AWS uses Intel E5-2680 v2 CPUs (10 core, 20 threads/vcpus) for c2.2xlarge which is declared with only 8 threads/vcpus for the product. That means IMHO, only 4 real cores are used, which is certainly bit low for G1, because G1 produces lots of CPU overhead, it scales much better the higher the core count is.
Also, 7.5 GB heap size is at the lower bottom of 6 GB, which is where G1 GC is targeted at:
Oracle only sees advantages of G1 when
- More than 50% of the Java heap is occupied with live data.
- The rate of object allocation rate or promotion varies significantly.
- The application is experiencing undesired long garbage collection or compaction pauses (longer than 0.5 to 1 second).
All of this has been improved over the years by ES, by JVM parameter tuning for heap to eliminate full CMS GC runs, and reducing live object count on heap, especially in ES 2.x
So, using G1 will lead to lower GC latency, but the price is lower throughput and lower performance .

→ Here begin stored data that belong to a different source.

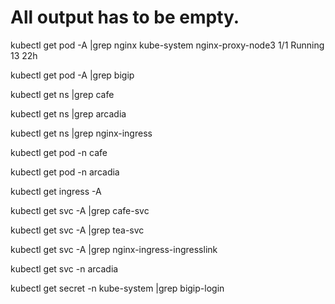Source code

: 
# All output has to be empty.

kubectl get pod -A |grep nginx
kube-system            nginx-proxy-node3                            1/1     Running   13         22h

kubectl get pod -A |grep bigip

kubectl get ns |grep cafe

kubectl get ns |grep arcadia

kubectl get ns |grep nginx-ingress

kubectl get pod -n cafe

kubectl get pod -n arcadia

kubectl get ingress -A

kubectl get svc -A |grep cafe-svc

kubectl get svc -A |grep tea-svc

kubectl get svc -A |grep nginx-ingress-ingresslink

kubectl get svc -n arcadia

kubectl get secret -n kube-system |grep bigip-login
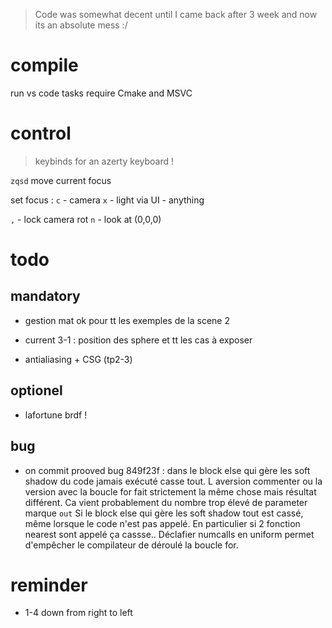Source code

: > Code was somewhat decent until I came back after 3 week and now its an absolute mess :/

# compile

run vs code tasks
require Cmake and MSVC

# control

> keybinds for an azerty keyboard !

`zqsd` move current focus

set focus :
`c` - camera
`x` - light
via UI - anything

`,` - lock camera rot
`n` - look at (0,0,0)

# todo

## mandatory

- gestion mat ok pour tt les exemples de la scene 2
- current 3-1 : position des sphere et tt les cas à exposer

- antialiasing + CSG (tp2-3)


## optionel

- lafortune brdf !

## bug

- on commit prooved bug 849f23f : dans le block else qui gère les soft shadow du code jamais exécuté casse tout. L aversion commenter ou la version avec la boucle for fait strictement la même chose mais résultat différent. Ca vient probablement du nombre trop élevé de parameter marque `out`
Si le block else qui gère les soft shadow tout est cassé, même lorsque le code n'est pas appelé.
En particulier si 2 fonction nearest sont appelé ça cassse.. Déclafier numcalls en uniform permet d'empêcher le compilateur de déroulé la boucle for.

# reminder

- 1-4 down from right to left

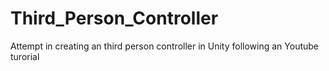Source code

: # Third_Person_Controller
 Attempt in creating an third person controller in Unity following an Youtube turorial
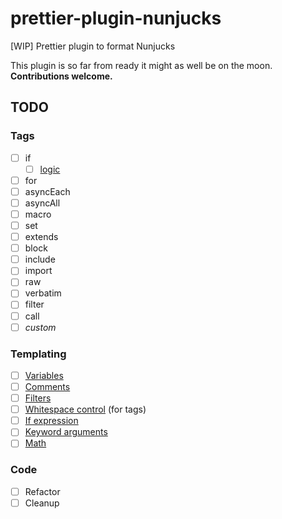# prettier-plugin-nunjucks
[WIP] Prettier plugin to format Nunjucks

This plugin is so far from ready it might as well be on the moon. **Contributions welcome.**

## TODO

### Tags

- [ ] if
  - [ ] [logic](https://mozilla.github.io/nunjucks/templating.html#logic)
- [ ] for
- [ ] asyncEach
- [ ] asyncAll
- [ ] macro
- [ ] set
- [ ] extends
- [ ] block
- [ ] include
- [ ] import
- [ ] raw
- [ ] verbatim
- [ ] filter
- [ ] call
- [ ] _custom_

### Templating

- [ ] [Variables](https://mozilla.github.io/nunjucks/templating.html#variables)
- [ ] [Comments](https://mozilla.github.io/nunjucks/templating.html#comments)
- [ ] [Filters](https://mozilla.github.io/nunjucks/templating.html#filters)
- [ ] [Whitespace control](https://mozilla.github.io/nunjucks/templating.html#whitespace-control) (for tags)
- [ ] [If expression](https://mozilla.github.io/nunjucks/templating.html#if-expression)
- [ ] [Keyword arguments](https://mozilla.github.io/nunjucks/templating.html#keyword-arguments)
- [ ] [Math](https://mozilla.github.io/nunjucks/templating.html#math)

### Code

- [ ] Refactor
- [ ] Cleanup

But G1 is not responsible for any indexing performance degrading over time, as this GCViewer image shows
CPU: 2x AMD Opteron 6274 (32 cores)
RAM: 64 GB
Disk: 8x450GB SAS2 6Gb/s (RAID1+0)
OS: RHEL 7.2
JDK: Oracle Java 8u77
Command line flags: -XX:GCLogFileSize=10485760 -XX:InitialHeapSize=17179869184 -XX:MaxGCPauseMillis=1000 -XX:MaxHeapSize=17179869184 -XX:NumberOfGCLogFiles=32 -XX:+PrintGC -XX:+PrintGCDateStamps -XX:+PrintGCDetails -XX:+PrintGCTimeStamps -XX:+UseCompressedClassPointers -XX:+UseCompressedOops -XX:+UseG1GC -XX:+UseGCLogFileRotation
My throughput numbers for a mixed workload which indexes ~98 mio documents while collecting docs from other indices by executing ~200-300 mio. term queries
10 minutes: ingest: 1936194 docs, 4.85 MB/s
20 minutes: ingest: 4423150 docs, 5.35 MB/s
30 minutes: ingest: 6708534 docs, 5.45 MB/s
1 hour: ingest: 13858395 docs, 5.63 MB/s
2 hours: ingest: 27939888 docs, 5.66 MB/s
3 hours: ingest: 41825762 docs, 5.68 MB/s
4 hours: ingest: 55708007 docs, 5.71 MB/s
5 hours: ingest: 69378607 docs, 5.69 MB/s
6 hours: ingest: 82587068 docs, 5.69 MB/s
7 hours: ingest: 96188962 docs, 5.66 MB/s
8 hours: ingest: 110111536 docs, 5.67 MB/s
9 hours: ingest: 124565124 docs, 5.69 MB/s
9 hours 30 minutes: ingest: 131873275 docs, 5.72 MB/s
(total ingest after 9h42m: 192.7 GB)
Index performance degradation strongly depends on the resources available to ES, and mostly if heap size is configured too low for the assigned workload. Then, GC will always freak out to avoid OOM at all cost, no matter if CMS or G1 or any other GC algorithm.